* [TASK TO COMPLETE]: Retype each of the records below exactly, leaving the pictures out.

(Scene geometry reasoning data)
----------
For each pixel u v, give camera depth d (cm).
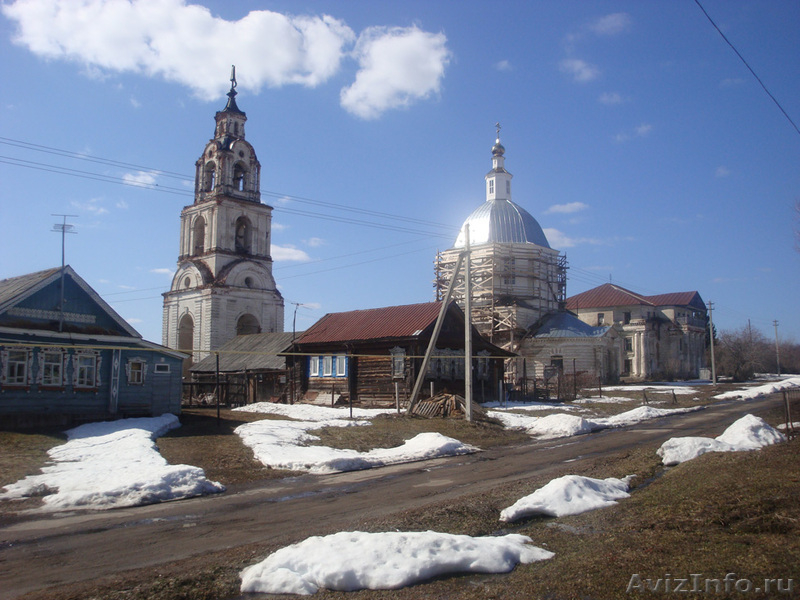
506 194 6975
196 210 6844
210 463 1812
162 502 1352
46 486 1422
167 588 764
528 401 4181
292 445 2125
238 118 7062
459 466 1836
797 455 1431
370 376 3791
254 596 747
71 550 973
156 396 2911
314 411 3375
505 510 1098
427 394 3584
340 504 1304
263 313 6788
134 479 1434
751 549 828
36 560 921
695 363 9006
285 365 4312
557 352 6059
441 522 1052
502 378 4172
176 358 3016
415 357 3531
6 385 2400
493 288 6197
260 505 1310
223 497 1408
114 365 2742
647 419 3200
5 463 1652
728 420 2970
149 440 2064
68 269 2625
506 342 6175
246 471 1730
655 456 1741
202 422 2834
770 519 952
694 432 2519
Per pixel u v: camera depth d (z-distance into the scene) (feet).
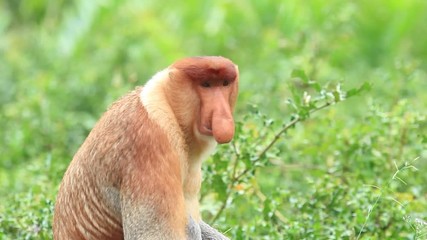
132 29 68.33
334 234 36.65
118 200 30.35
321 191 39.19
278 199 38.60
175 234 29.81
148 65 65.62
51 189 40.27
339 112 53.21
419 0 72.54
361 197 38.40
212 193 39.86
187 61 30.07
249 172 38.60
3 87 65.21
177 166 30.14
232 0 71.61
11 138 52.03
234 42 67.51
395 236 37.04
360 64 68.13
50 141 52.70
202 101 29.99
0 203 41.86
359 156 42.63
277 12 71.31
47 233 37.06
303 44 60.80
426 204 39.96
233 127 29.71
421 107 50.19
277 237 37.04
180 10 74.18
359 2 72.59
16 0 85.05
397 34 71.56
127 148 29.96
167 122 29.99
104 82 62.85
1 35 77.61
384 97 53.42
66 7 80.02
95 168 30.60
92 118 57.31
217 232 32.89
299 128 47.44
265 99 54.65
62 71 65.87
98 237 31.12
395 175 37.19
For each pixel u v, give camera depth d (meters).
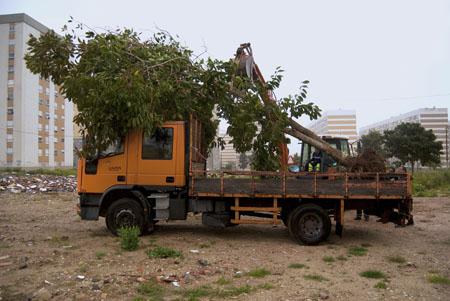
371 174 7.08
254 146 8.62
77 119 7.02
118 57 7.37
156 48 8.39
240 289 4.50
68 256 5.96
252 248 6.89
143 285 4.60
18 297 4.15
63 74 8.20
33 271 5.11
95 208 7.80
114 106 6.82
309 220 7.27
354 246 7.13
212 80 7.74
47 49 7.96
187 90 7.88
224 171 7.39
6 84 50.47
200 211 7.70
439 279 4.89
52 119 56.78
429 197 17.09
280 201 7.52
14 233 8.02
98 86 6.64
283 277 5.08
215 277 5.05
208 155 9.72
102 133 7.01
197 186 7.46
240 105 8.07
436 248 6.97
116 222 7.61
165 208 7.64
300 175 7.23
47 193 17.67
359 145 9.45
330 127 109.44
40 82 53.84
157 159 7.59
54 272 5.08
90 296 4.24
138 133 7.64
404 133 37.84
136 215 7.55
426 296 4.34
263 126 8.33
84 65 7.35
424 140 36.47
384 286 4.65
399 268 5.57
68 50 8.02
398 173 7.06
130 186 7.57
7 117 50.38
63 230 8.48
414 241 7.63
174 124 7.63
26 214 11.11
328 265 5.74
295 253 6.54
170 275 5.03
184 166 7.59
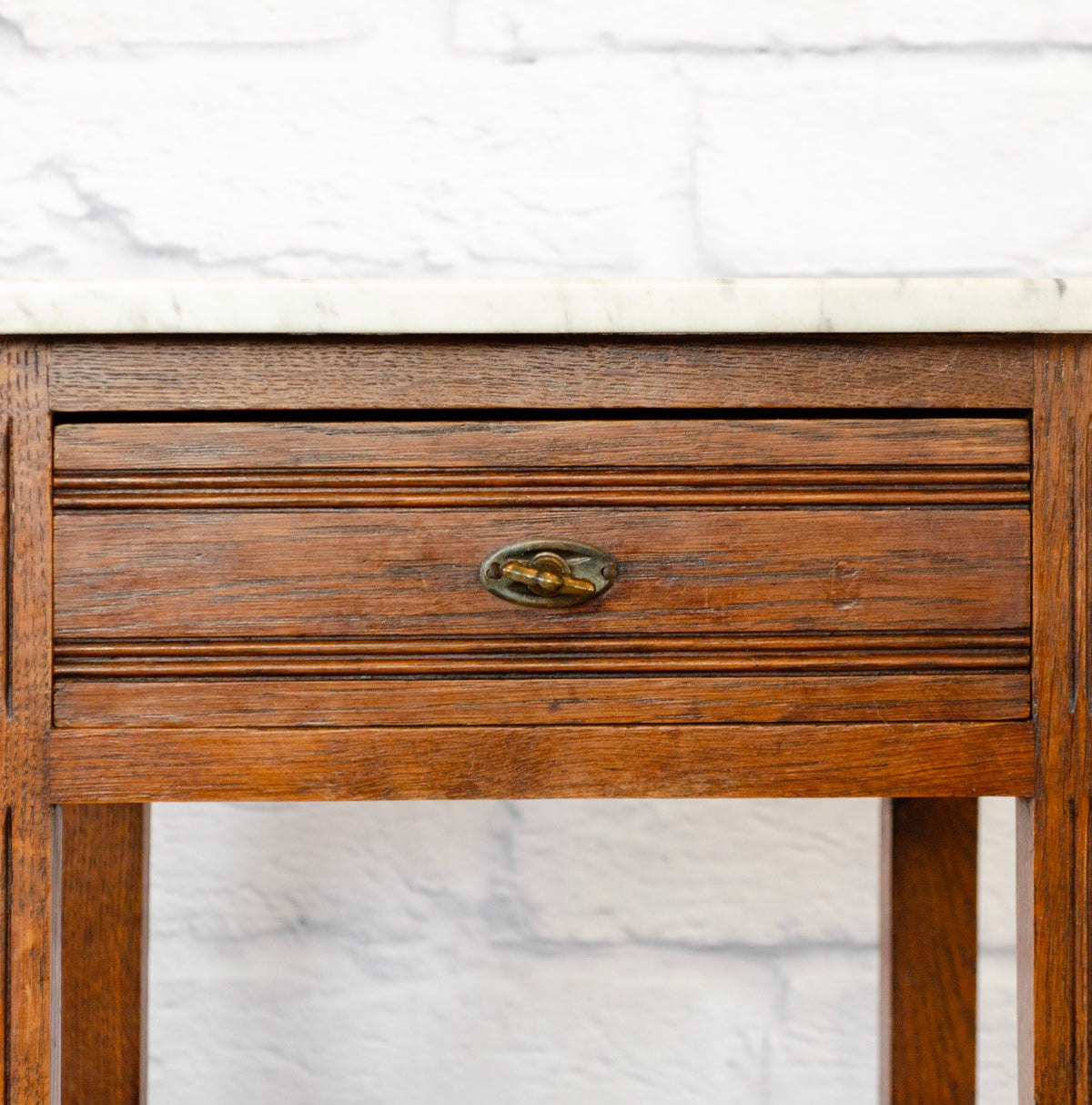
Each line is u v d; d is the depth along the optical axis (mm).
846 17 1312
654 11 1312
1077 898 965
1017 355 970
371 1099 1349
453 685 967
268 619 965
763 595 969
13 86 1306
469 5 1312
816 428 968
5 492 960
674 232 1319
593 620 968
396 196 1316
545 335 965
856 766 967
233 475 965
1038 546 969
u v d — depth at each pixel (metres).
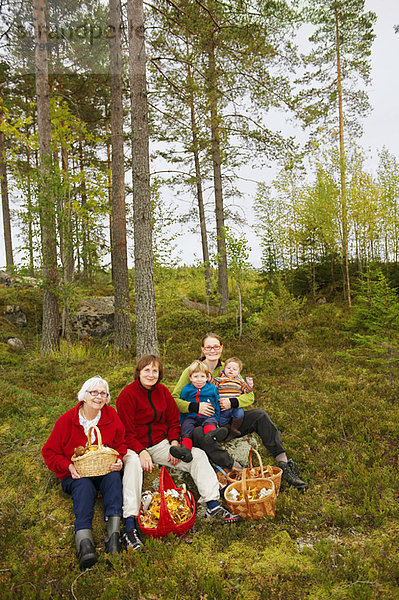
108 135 16.69
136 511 3.45
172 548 3.16
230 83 12.58
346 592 2.68
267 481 3.72
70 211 9.63
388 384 6.70
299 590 2.74
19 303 12.01
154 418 4.14
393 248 16.03
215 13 11.06
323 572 2.86
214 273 17.16
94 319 11.42
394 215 15.38
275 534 3.40
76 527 3.20
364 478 3.95
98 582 2.86
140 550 3.14
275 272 17.73
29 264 9.59
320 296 16.36
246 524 3.51
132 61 7.75
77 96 14.88
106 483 3.49
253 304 12.66
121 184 10.66
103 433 3.74
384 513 3.52
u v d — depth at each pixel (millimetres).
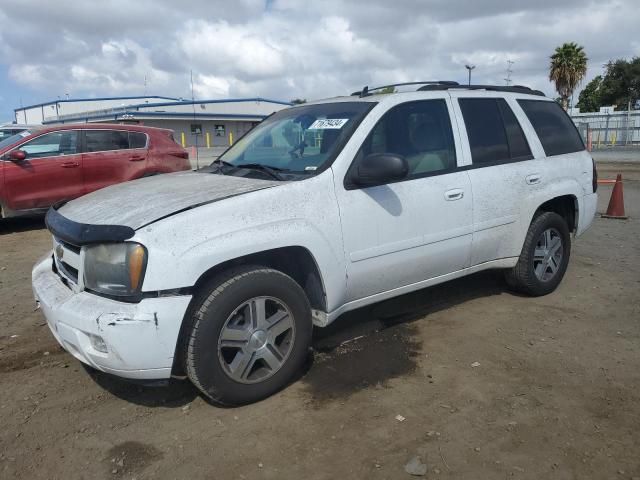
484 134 4551
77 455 2855
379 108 3924
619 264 6359
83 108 63406
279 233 3234
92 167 9281
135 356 2879
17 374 3754
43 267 3664
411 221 3895
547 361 3855
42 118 66938
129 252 2893
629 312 4781
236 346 3197
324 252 3449
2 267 6559
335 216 3500
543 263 5090
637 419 3123
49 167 8898
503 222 4578
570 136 5426
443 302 5078
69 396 3461
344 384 3561
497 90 4906
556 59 42062
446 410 3232
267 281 3234
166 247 2900
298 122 4223
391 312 4840
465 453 2830
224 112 48750
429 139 4152
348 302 3771
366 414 3199
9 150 8680
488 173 4441
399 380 3607
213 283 3111
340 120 3922
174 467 2758
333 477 2668
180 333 3039
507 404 3293
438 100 4316
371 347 4121
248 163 4102
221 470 2730
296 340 3430
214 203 3133
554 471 2689
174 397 3447
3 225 9508
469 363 3838
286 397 3408
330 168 3562
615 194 9375
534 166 4840
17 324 4648
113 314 2848
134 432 3062
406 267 3957
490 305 4984
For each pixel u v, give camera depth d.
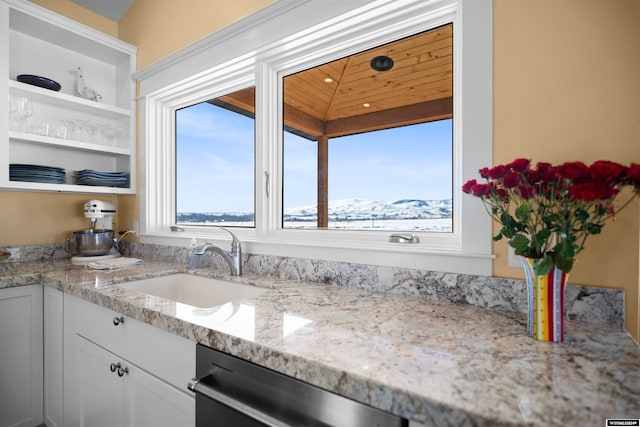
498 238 0.86
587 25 0.89
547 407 0.48
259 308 1.00
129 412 1.11
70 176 2.15
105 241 2.02
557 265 0.72
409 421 0.56
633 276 0.83
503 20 1.00
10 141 1.86
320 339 0.75
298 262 1.44
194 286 1.65
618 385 0.55
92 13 2.28
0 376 1.50
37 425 1.61
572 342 0.73
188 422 0.90
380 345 0.71
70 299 1.43
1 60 1.68
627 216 0.83
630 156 0.84
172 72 1.98
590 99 0.88
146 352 1.04
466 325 0.84
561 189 0.72
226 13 1.75
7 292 1.51
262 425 0.71
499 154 1.01
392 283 1.19
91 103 2.05
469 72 1.05
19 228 2.01
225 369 0.79
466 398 0.51
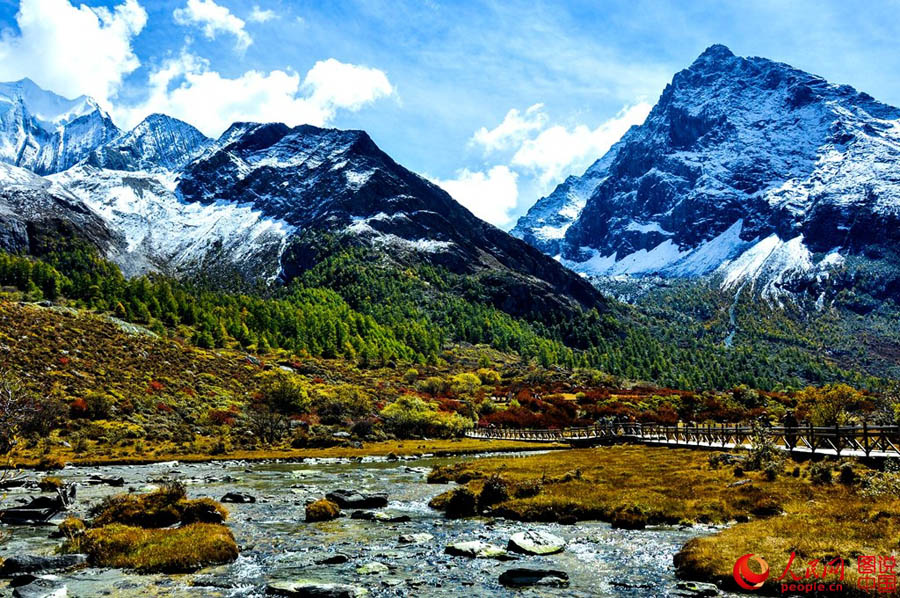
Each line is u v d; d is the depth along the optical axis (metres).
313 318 189.88
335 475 48.72
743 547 19.62
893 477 26.06
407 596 16.98
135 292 175.38
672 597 16.66
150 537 22.27
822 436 38.25
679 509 28.06
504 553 21.66
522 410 118.06
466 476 43.00
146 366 98.94
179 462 58.16
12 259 174.62
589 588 17.59
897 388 51.97
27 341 88.12
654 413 112.94
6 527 26.42
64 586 17.39
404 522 28.58
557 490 34.28
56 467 50.62
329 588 17.09
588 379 173.88
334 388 113.62
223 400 95.06
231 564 20.55
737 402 131.12
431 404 110.56
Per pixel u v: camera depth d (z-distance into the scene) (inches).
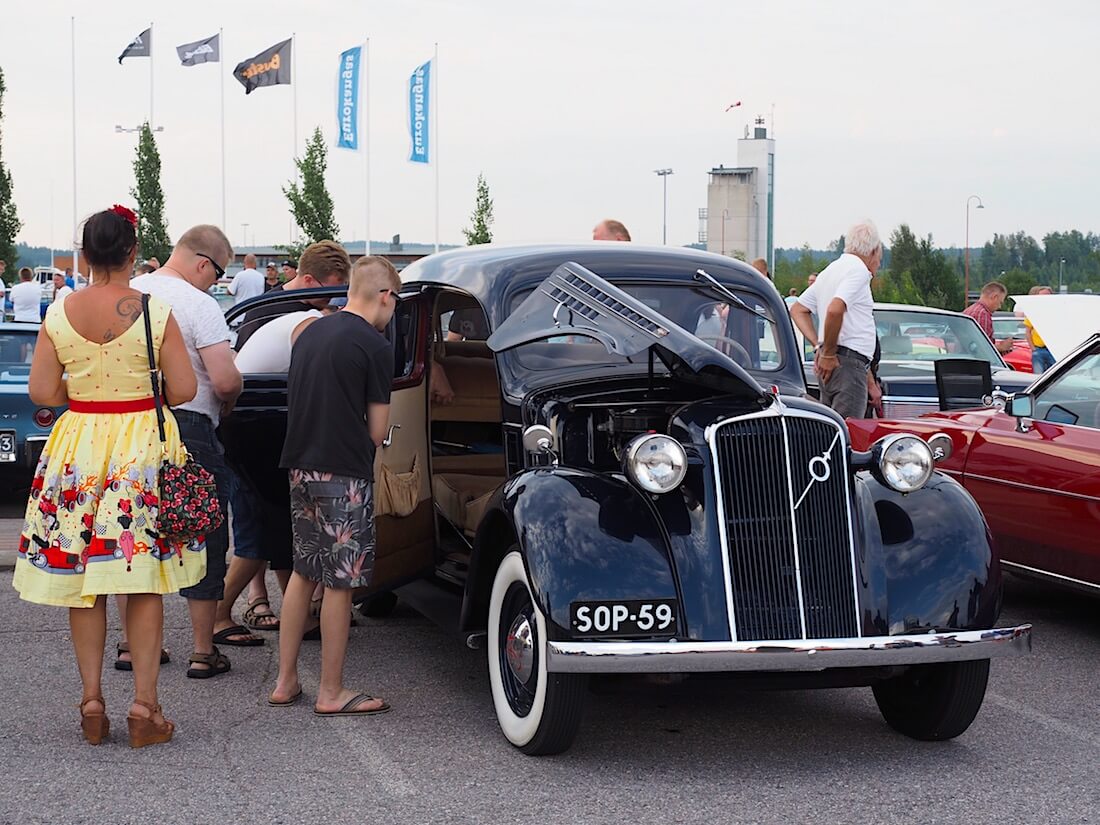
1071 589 259.9
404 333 244.2
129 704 212.1
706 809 165.0
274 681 227.6
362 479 202.2
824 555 179.9
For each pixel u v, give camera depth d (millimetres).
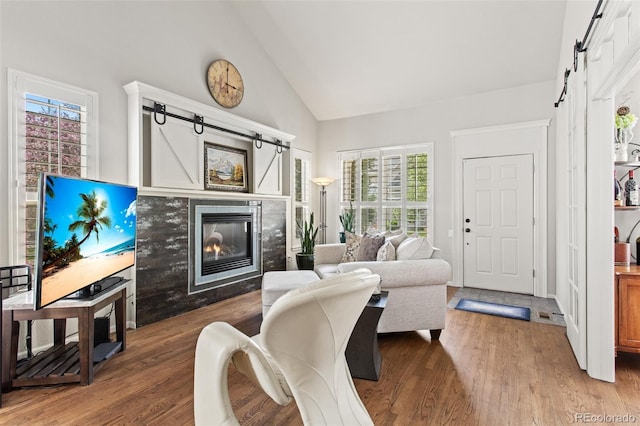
----------
* [TASK OUTPUT]:
For each pixel u v, give camera depth d (cm).
506 194 6975
196 210 6844
210 463 1812
162 502 1352
46 486 1422
167 588 764
528 401 4181
292 445 2125
238 118 7062
459 466 1836
797 455 1431
370 376 3791
254 596 747
71 550 973
156 396 2911
314 411 3375
505 510 1098
427 394 3584
340 504 1304
263 313 6788
134 479 1434
751 549 828
36 560 921
695 363 9006
285 365 4312
557 352 6059
441 522 1052
502 378 4172
176 358 3016
415 357 3531
6 385 2400
493 288 6197
260 505 1310
223 497 1408
114 365 2742
647 419 3200
5 463 1652
728 420 2970
149 440 2064
68 269 2625
506 342 6175
246 471 1730
655 456 1741
202 422 2834
770 519 952
694 432 2519
Per pixel u v: camera depth d (z-distance into the scene) (feet).
132 29 68.33
334 234 36.65
118 200 30.35
321 191 39.19
278 199 38.60
175 234 29.81
148 65 65.62
51 189 40.27
339 112 53.21
419 0 72.54
361 197 38.40
212 193 39.86
187 61 30.07
249 172 38.60
3 87 65.21
177 166 30.14
232 0 71.61
11 138 52.03
234 42 67.51
395 236 37.04
360 64 68.13
50 141 52.70
202 101 29.99
0 203 41.86
359 156 42.63
277 12 71.31
47 233 37.06
303 44 60.80
426 204 39.96
233 127 29.71
421 107 50.19
277 237 37.04
180 10 74.18
359 2 72.59
16 0 85.05
397 34 71.56
127 148 29.96
167 122 29.99
104 82 62.85
1 35 77.61
384 97 53.42
66 7 80.02
95 168 30.60
92 118 57.31
217 232 32.89
299 128 47.44
265 99 54.65
62 71 65.87
98 237 31.12
395 175 37.19
For each pixel u v, give camera depth d (meters).
371 174 7.08
254 146 8.62
77 119 7.02
118 57 7.37
156 48 8.39
240 289 4.50
68 256 5.96
252 248 6.89
143 285 4.60
18 297 4.15
63 74 8.20
33 271 5.11
95 208 7.80
114 106 6.82
309 220 7.27
354 246 7.13
212 80 7.74
47 49 7.96
187 90 7.88
224 171 7.39
6 84 50.47
200 211 7.70
439 279 4.89
52 119 56.78
429 197 17.09
280 201 7.52
14 233 8.02
98 86 6.64
283 277 5.08
215 277 5.05
208 155 9.72
102 133 7.01
197 186 7.46
240 105 8.07
436 248 6.97
116 222 7.61
165 208 7.64
300 175 7.23
47 193 17.67
359 145 9.45
330 127 109.44
40 82 53.84
157 159 7.59
54 272 5.08
90 296 4.24
138 133 7.64
404 133 37.84
136 215 7.55
426 296 4.34
263 126 8.33
84 65 7.35
424 140 36.47
384 286 4.65
399 268 5.57
68 50 8.02
398 173 7.06
130 186 7.57
7 117 50.38
63 230 8.48
414 241 7.63
174 124 7.63
26 214 11.11
328 265 5.74
295 253 6.54
170 275 5.03
184 166 7.59
Each line is u v d; d is the depth along the optical axis (mm).
846 17 1312
654 11 1312
1077 898 965
1017 355 970
371 1099 1349
453 685 967
268 619 965
763 595 969
13 86 1306
469 5 1312
816 428 968
5 492 960
674 232 1319
593 620 968
396 196 1316
545 335 965
856 766 967
233 475 965
1038 546 969
u v d — depth at each pixel (metres).
108 135 16.69
136 511 3.45
172 548 3.16
230 83 12.58
346 592 2.68
267 481 3.72
70 211 9.63
388 384 6.70
299 590 2.74
19 303 12.01
154 418 4.14
393 248 16.03
215 13 11.06
323 572 2.86
214 273 17.16
94 319 11.42
394 215 15.38
275 534 3.40
76 527 3.20
364 478 3.95
98 582 2.86
140 550 3.14
275 272 17.73
29 264 9.59
320 296 16.36
246 524 3.51
132 61 7.75
77 96 14.88
106 483 3.49
253 304 12.66
121 184 10.66
103 433 3.74
384 513 3.52
u v d — depth at each pixel (millimetres).
484 134 4551
77 455 2855
379 108 3924
619 264 6359
83 108 63406
279 233 3234
92 167 9281
135 356 2879
17 374 3754
43 267 3664
411 221 3895
547 361 3855
42 118 66938
129 252 2893
629 312 4781
236 346 3197
324 252 3449
2 267 6559
335 216 3500
543 263 5090
637 419 3123
49 167 8898
503 222 4578
570 136 5426
443 302 5078
69 396 3461
344 384 3561
497 90 4906
556 59 42062
446 410 3232
267 281 3234
166 247 2900
298 122 4223
391 312 4840
465 453 2830
224 112 48750
429 139 4152
348 302 3771
366 414 3199
9 150 8680
488 173 4441
399 380 3607
213 283 3111
340 120 3922
174 467 2758
333 477 2668
180 333 3039
507 404 3293
438 100 4316
371 347 4121
248 163 4102
221 470 2730
296 340 3430
214 203 3133
554 471 2689
174 397 3447
3 225 9508
469 363 3838
286 397 3408
330 168 3562
615 194 9375
534 166 4840
17 324 4648
113 314 2848
134 432 3062
406 267 3957
490 305 4984
For each pixel u v, give camera depth d.
498 238 0.86
587 25 0.89
547 407 0.48
259 308 1.00
129 412 1.11
70 176 2.15
105 241 2.02
557 265 0.72
409 421 0.56
633 276 0.83
503 20 1.00
10 141 1.86
320 339 0.75
298 262 1.44
194 286 1.65
618 385 0.55
92 13 2.28
0 376 1.50
37 425 1.61
572 342 0.73
188 422 0.90
380 345 0.71
70 299 1.43
1 60 1.68
627 216 0.83
630 156 0.84
172 72 1.98
590 99 0.88
146 352 1.04
466 325 0.84
561 189 0.72
226 13 1.75
7 292 1.51
262 425 0.71
499 154 1.01
392 283 1.19
91 103 2.05
469 72 1.05
19 228 2.01
225 369 0.79
466 398 0.51
Each line is u v d; d is the depth along the optical axis (metres).
313 318 189.88
335 475 48.72
743 547 19.62
893 477 26.06
407 596 16.98
135 292 175.38
672 597 16.66
150 537 22.27
822 436 38.25
679 509 28.06
504 553 21.66
522 410 118.06
466 476 43.00
146 366 98.94
179 462 58.16
12 259 174.62
589 588 17.59
897 388 51.97
27 341 88.12
654 413 112.94
6 527 26.42
64 586 17.39
404 522 28.58
557 490 34.28
56 467 50.62
329 588 17.09
588 379 173.88
334 388 113.62
223 400 95.06
231 564 20.55
737 402 131.12
431 404 110.56
Per pixel u v: camera depth d (z-distance into the scene) (inches).
1071 589 259.9
404 333 244.2
129 704 212.1
706 809 165.0
274 681 227.6
362 479 202.2
824 555 179.9
For each pixel u v, give camera depth d (millimetres).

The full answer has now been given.